Sich an irgendwelchen zumeist vom Steuerzahlen subventionierten Gehältern zu laben und gleichzeitig den Steuerzahlen bevormunden zu wollen ist irgendwie infam und pervers, und in der Realität geschmacklos.

Dass solche Leute überhaupt irgendeinen Einfluss auf irgendetwas haben ist schon eine Zumutung.

Gravatar: Hajo

Die gleiche Meinung vertreten ja viele, die sich mit der Entwicklung beschäftigen, wobei aber die Analyse zwar wertvoll ist und Grundvoraussetzung der Erkenntnis, aber damit sind wir die Gauner noch lange nicht los, die das alles schon seit Jahren innitiieren und mit Hilfe der Blödmänner und Frauen auch das noch umsetzen können, weil die Gegenseite nicht in der Lage oder zu feige ist, sich massiv dagegen zu wehren.
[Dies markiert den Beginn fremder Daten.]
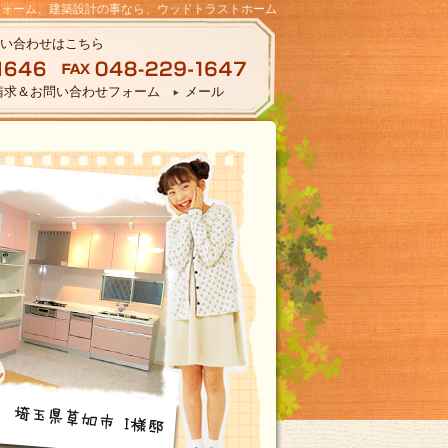
フォーム、建築設計の事なら、ウッドトラストホーム
お問い合わせはこちら
請求＆お問い合わせフォーム
メール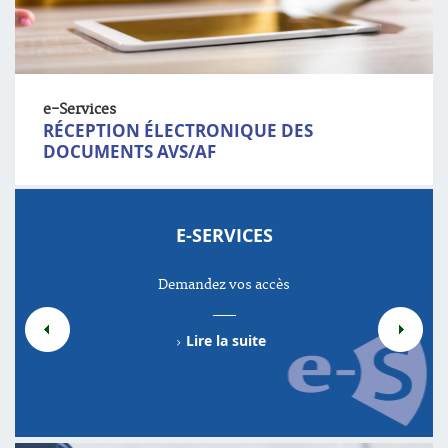
e-Services
RÉCEPTION ÉLECTRONIQUE DES
DOCUMENTS AVS/AF
E-SERVICES
Demandez vos accès
Lire la suite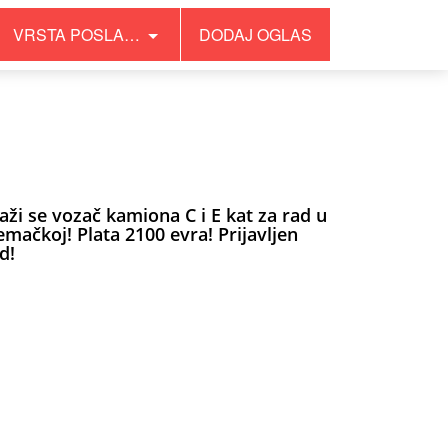
VRSTA POSLA…
DODAJ OGLAS
aži se vozač kamiona C i E kat za rad u
mačkoj! Plata 2100 evra! Prijavljen
d!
Einen Sieg kann man in der Regel am Ende des Weges nur noch über Gewalt erzielen, das ist eine alte Binsenweisheit, immer unter der Voraussetzung, daß alle vorausgegangenen Bemühungen fehlgeschlagen sind und dann nur noch die letzte Möglichkeit bleibt um dem Recht noch zur Geltung zu verhelfen, denn der Despot kennt nur sein eigenes Recht um sich damit seine Herrschaft abzusichern.